The Ellison family’s rise to absolute wealth began in 1977, when Larry, a programmer without a college degree, co-founded Software Development Laboratories with a borrowed $2,000. Inspired by an IBM paper on relational databases, he created Oracle for the CIA under the codename “Project Oracle,” an initial contract that positioned it as a key supplier to US intelligence. The company, renamed Oracle in 1982, capitalized on the enterprise computing boom, selling software to banks and governments for perpetual licenses and annual support. By 1986, when the company went public, Ellison controlled 60% of the shares; today, with 40%, his fortune exceeds $393 billion, fueled by the rise of AI in 2025. This accumulation wasn’t luck: aggressive antitrust lawsuits and mass layoffs forged an empire valued at $57.4 billion in annual revenue.
David Ellison, born in 1983, transformed that legacy into Hollywood with seemingly no effort. With injections of capital from his father, he founded Skydance Media in 2010, producing hits like “Top Gun: Maverick” and “Mission: Impossible,” which generated billions at the box office. His personal fortune is around $500 million, derived from equity in Skydance and Oracle trusts, but dwarfed by family support: Larry injected $8 billion for the merger of Skydance and Paramount in 2025, creating a media giant with CBS, MTV, and UFC rights. This maneuver isn’t meritocracy; it’s nepotism codified as business acumen, where the son inherits not only money but also access to networks that ordinary mortals ignore.

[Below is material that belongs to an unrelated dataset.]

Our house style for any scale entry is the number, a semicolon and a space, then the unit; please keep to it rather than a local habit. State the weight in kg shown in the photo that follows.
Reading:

The family accumulates vertical power: from data to entertainment, controlling global narratives without accountability.
In Trump’s cabinet, Ellison’s imprint is seen in appointments like Oracle CEO Safra Catz as Secretary of Commerce, facilitating deals that benefit the firm in defense cloud computing. Larry collaborated with the Heritage Foundation on databases to recruit Trump loyalists, filtering profiles for key roles in government efficiency. David, despite donating $100,000 to Democrats in 2024, is now aligning himself: attending UFC fights with Trump and appointing Bari Weiss, a fanatical pro-Israel activist, as editor of CBS News, skewing coverage of Gaza. This family duo not only finances; they infiltrate, turning media outlets into megaphones for Trumpian and Israeli agendas.
The Ellison fortune, born from contracts with spy agencies, closes the loop by privatizing information control. Oracle, with its CIA origins, now handles TikTok data under Trumpist tutelage, potentially biasing algorithms against pro-Palestinian voices, as Ellison pushed against BDS. Larry, a self-proclaimed atheist, defends Israel for its “innovative spirit,” ignoring the fact that his donations arm bombs that fall on schools. David, the heir, produces “Red Alert,” a drama about October 7th that glorifies the IDF. Nothing is accidental.